* PROVIDED MATERIAL *

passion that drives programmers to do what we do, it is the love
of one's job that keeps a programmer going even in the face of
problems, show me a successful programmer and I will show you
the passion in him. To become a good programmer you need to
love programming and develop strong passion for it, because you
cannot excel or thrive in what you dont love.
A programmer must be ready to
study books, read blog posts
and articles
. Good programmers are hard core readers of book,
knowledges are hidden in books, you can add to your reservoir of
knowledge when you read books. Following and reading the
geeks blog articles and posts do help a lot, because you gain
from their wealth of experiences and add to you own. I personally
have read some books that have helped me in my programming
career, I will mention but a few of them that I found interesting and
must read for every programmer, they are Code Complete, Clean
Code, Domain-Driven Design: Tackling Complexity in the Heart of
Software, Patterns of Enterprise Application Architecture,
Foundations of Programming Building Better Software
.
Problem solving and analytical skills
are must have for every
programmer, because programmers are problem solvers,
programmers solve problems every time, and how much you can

* YOUR OBJECTIVE *
Everything in the records above should be written out again exactly.

* ANSWER FOR THE TASK *
passion that drives programmers to do what we do, it is the love
of one's job that keeps a programmer going even in the face of
problems, show me a successful programmer and I will show you
the passion in him. To become a good programmer you need to
love programming and develop strong passion for it, because you
cannot excel or thrive in what you dont love.
A programmer must be ready to
study books, read blog posts
and articles
. Good programmers are hard core readers of book,
knowledges are hidden in books, you can add to your reservoir of
knowledge when you read books. Following and reading the
geeks blog articles and posts do help a lot, because you gain
from their wealth of experiences and add to you own. I personally
have read some books that have helped me in my programming
career, I will mention but a few of them that I found interesting and
must read for every programmer, they are Code Complete, Clean
Code, Domain-Driven Design: Tackling Complexity in the Heart of
Software, Patterns of Enterprise Application Architecture,
Foundations of Programming Building Better Software
.
Problem solving and analytical skills
are must have for every
programmer, because programmers are problem solvers,
programmers solve problems every time, and how much you can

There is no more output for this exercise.